## [Work to complete]
Copy out each of the lines below word for word, in their original order, leaving out the pictures.

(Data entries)
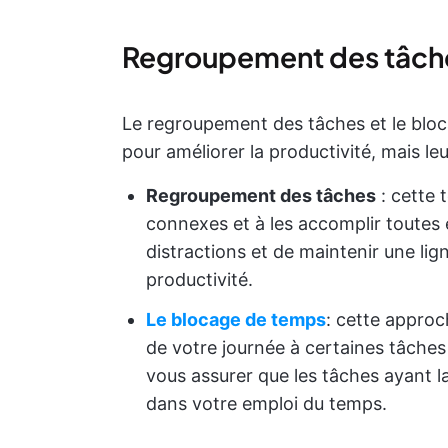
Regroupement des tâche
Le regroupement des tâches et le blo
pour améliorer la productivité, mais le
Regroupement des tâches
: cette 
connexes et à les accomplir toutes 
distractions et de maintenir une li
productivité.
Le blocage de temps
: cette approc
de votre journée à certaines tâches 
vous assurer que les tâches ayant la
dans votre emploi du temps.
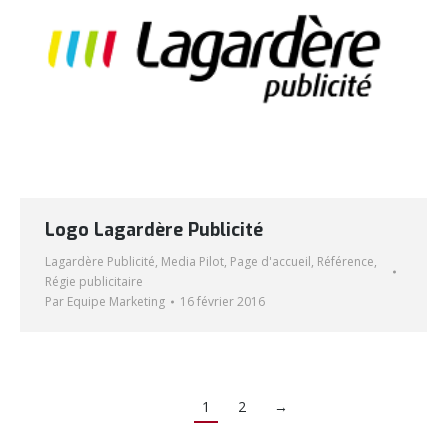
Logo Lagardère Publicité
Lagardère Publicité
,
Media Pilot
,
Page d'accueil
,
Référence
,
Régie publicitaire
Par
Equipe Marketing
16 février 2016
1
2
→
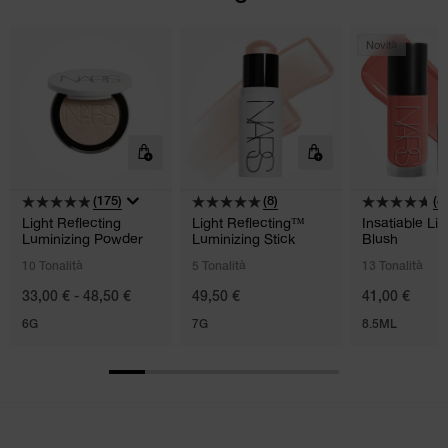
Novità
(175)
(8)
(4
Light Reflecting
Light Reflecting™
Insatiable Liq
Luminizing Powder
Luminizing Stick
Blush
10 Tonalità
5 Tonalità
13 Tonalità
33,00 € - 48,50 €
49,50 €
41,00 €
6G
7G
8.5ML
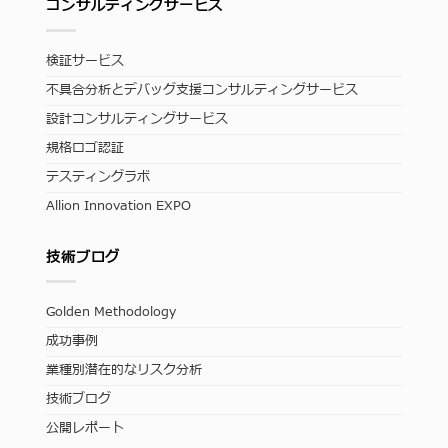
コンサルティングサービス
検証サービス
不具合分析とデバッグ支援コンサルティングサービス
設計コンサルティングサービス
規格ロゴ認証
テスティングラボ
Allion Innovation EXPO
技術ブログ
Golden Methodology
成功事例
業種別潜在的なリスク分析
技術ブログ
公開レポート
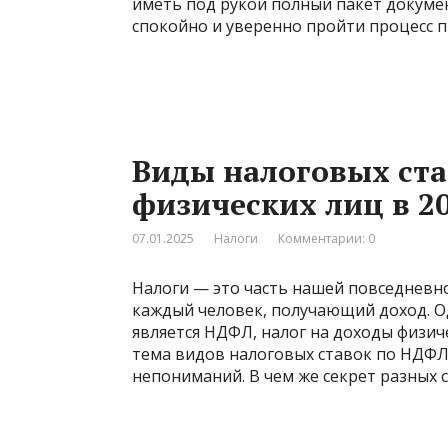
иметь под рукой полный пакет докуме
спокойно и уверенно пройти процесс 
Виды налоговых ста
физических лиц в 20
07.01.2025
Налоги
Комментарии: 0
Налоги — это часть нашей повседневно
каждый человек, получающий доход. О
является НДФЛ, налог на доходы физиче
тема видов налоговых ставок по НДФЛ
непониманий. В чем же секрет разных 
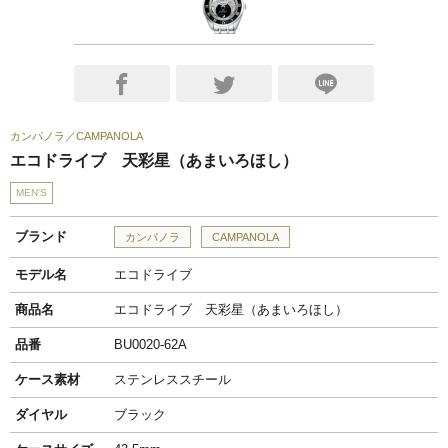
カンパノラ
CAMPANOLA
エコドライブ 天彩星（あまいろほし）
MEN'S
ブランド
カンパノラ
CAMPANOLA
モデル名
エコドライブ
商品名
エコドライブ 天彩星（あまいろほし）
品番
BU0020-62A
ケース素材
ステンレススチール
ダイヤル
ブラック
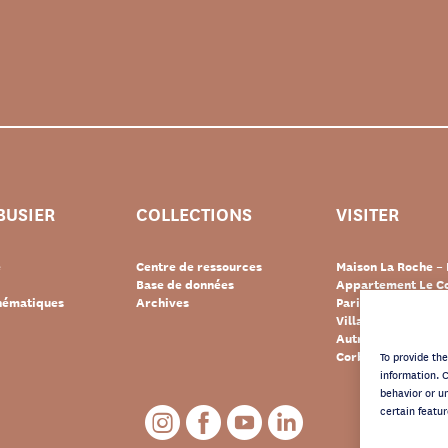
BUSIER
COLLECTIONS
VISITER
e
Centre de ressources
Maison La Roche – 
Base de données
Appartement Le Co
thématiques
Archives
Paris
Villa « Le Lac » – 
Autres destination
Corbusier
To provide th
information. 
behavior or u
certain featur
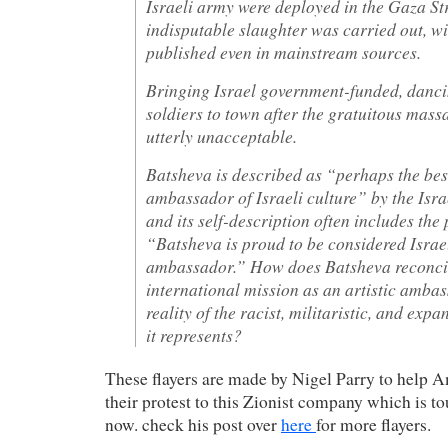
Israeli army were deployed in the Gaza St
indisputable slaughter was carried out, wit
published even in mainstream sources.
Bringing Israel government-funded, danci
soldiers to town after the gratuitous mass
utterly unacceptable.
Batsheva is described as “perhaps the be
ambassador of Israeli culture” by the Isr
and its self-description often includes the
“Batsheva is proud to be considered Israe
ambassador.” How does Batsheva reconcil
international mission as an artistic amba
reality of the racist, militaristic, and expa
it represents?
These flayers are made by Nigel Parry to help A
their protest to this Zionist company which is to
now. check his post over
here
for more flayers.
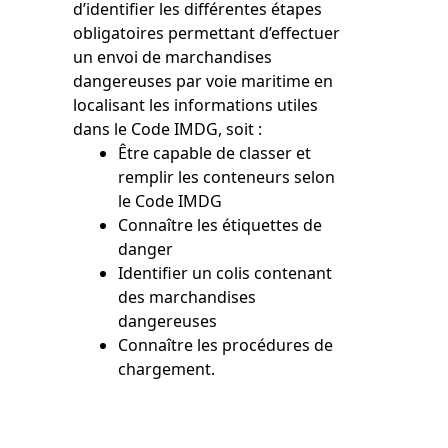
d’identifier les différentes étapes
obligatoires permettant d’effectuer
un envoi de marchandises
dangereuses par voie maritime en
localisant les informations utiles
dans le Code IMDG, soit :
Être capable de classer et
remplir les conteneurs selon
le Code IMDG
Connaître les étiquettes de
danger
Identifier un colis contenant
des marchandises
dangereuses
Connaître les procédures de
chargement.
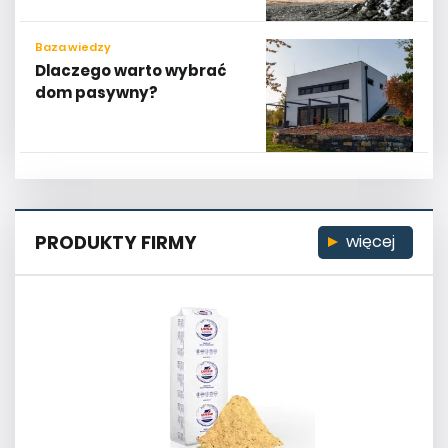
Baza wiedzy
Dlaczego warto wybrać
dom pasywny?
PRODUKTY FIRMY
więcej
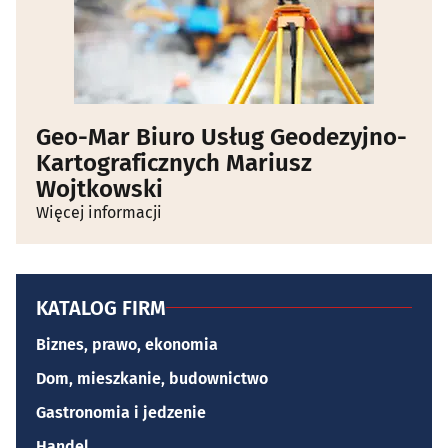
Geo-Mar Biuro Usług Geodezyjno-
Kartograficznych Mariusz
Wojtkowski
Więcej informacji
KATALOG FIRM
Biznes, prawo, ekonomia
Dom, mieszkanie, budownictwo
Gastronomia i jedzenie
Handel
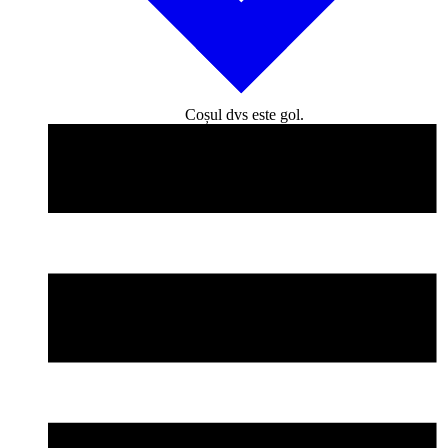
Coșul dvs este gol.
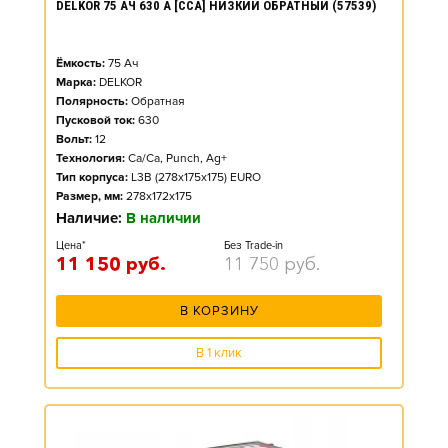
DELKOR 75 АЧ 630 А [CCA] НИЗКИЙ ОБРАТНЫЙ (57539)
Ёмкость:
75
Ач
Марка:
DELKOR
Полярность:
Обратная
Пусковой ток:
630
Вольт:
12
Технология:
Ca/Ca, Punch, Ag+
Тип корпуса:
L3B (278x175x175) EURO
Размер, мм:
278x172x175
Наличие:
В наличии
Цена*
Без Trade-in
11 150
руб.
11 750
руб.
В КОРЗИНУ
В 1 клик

## [Your response]
Regroupement des tâche
Le regroupement des tâches et le blo
pour améliorer la productivité, mais le
Regroupement des tâches
: cette 
connexes et à les accomplir toutes 
distractions et de maintenir une li
productivité.
Le blocage de temps
: cette approc
de votre journée à certaines tâches 
vous assurer que les tâches ayant la
dans votre emploi du temps.
Logo Lagardère Publicité
Lagardère Publicité
,
Media Pilot
,
Page d'accueil
,
Référence
,
Régie publicitaire
Par
Equipe Marketing
16 février 2016
1
2
→
Novità
(175)
(8)
(4
Light Reflecting
Light Reflecting™
Insatiable Liq
Luminizing Powder
Luminizing Stick
Blush
10 Tonalità
5 Tonalità
13 Tonalità
33,00 € - 48,50 €
49,50 €
41,00 €
6G
7G
8.5ML
コンサルティングサービス
検証サービス
不具合分析とデバッグ支援コンサルティングサービス
設計コンサルティングサービス
規格ロゴ認証
テスティングラボ
Allion Innovation EXPO
技術ブログ
Golden Methodology
成功事例
業種別潜在的なリスク分析
技術ブログ
公開レポート
иметь под рукой полный пакет докуме
спокойно и уверенно пройти процесс 
Виды налоговых ста
физических лиц в 20
07.01.2025
Налоги
Комментарии: 0
Налоги — это часть нашей повседневно
каждый человек, получающий доход. О
является НДФЛ, налог на доходы физиче
тема видов налоговых ставок по НДФЛ
непониманий. В чем же секрет разных 
カンパノラ
CAMPANOLA
エコドライブ 天彩星（あまいろほし）
MEN'S
ブランド
カンパノラ
CAMPANOLA
モデル名
エコドライブ
商品名
エコドライブ 天彩星（あまいろほし）
品番
BU0020-62A
ケース素材
ステンレススチール
ダイヤル
ブラック
BUSIER
COLLECTIONS
VISITER
e
Centre de ressources
Maison La Roche – 
Base de données
Appartement Le Co
thématiques
Archives
Paris
Villa « Le Lac » – 
Autres destination
Corbusier
To provide th
information. 
behavior or u
certain featur
Israeli army were deployed in the Gaza St
indisputable slaughter was carried out, wit
published even in mainstream sources.
Bringing Israel government-funded, danci
soldiers to town after the gratuitous mass
utterly unacceptable.
Batsheva is described as “perhaps the be
ambassador of Israeli culture” by the Isr
and its self-description often includes the
“Batsheva is proud to be considered Israe
ambassador.” How does Batsheva reconcil
international mission as an artistic amba
reality of the racist, militaristic, and expa
it represents?
These flayers are made by Nigel Parry to help A
their protest to this Zionist company which is to
now. check his post over
here
for more flayers.
d’identifier les différentes étapes
obligatoires permettant d’effectuer
un envoi de marchandises
dangereuses par voie maritime en
localisant les informations utiles
dans le Code IMDG, soit :
Être capable de classer et
remplir les conteneurs selon
le Code IMDG
Connaître les étiquettes de
danger
Identifier un colis contenant
des marchandises
dangereuses
Connaître les procédures de
chargement.
Baza wiedzy
Dlaczego warto wybrać
dom pasywny?
PRODUKTY FIRMY
więcej
Geo-Mar Biuro Usług Geodezyjno-
Kartograficznych Mariusz
Wojtkowski
Więcej informacji
KATALOG FIRM
Biznes, prawo, ekonomia
Dom, mieszkanie, budownictwo
Gastronomia i jedzenie
Handel
Coșul dvs este gol.
DELKOR 75 АЧ 630 А [CCA] НИЗКИЙ ОБРАТНЫЙ (57539)
Ёмкость:
75
Ач
Марка:
DELKOR
Полярность:
Обратная
Пусковой ток:
630
Вольт:
12
Технология:
Ca/Ca, Punch, Ag+
Тип корпуса:
L3B (278x175x175) EURO
Размер, мм:
278x172x175
Наличие:
В наличии
Цена*
Без Trade-in
11 150
руб.
11 750
руб.
В КОРЗИНУ
В 1 клик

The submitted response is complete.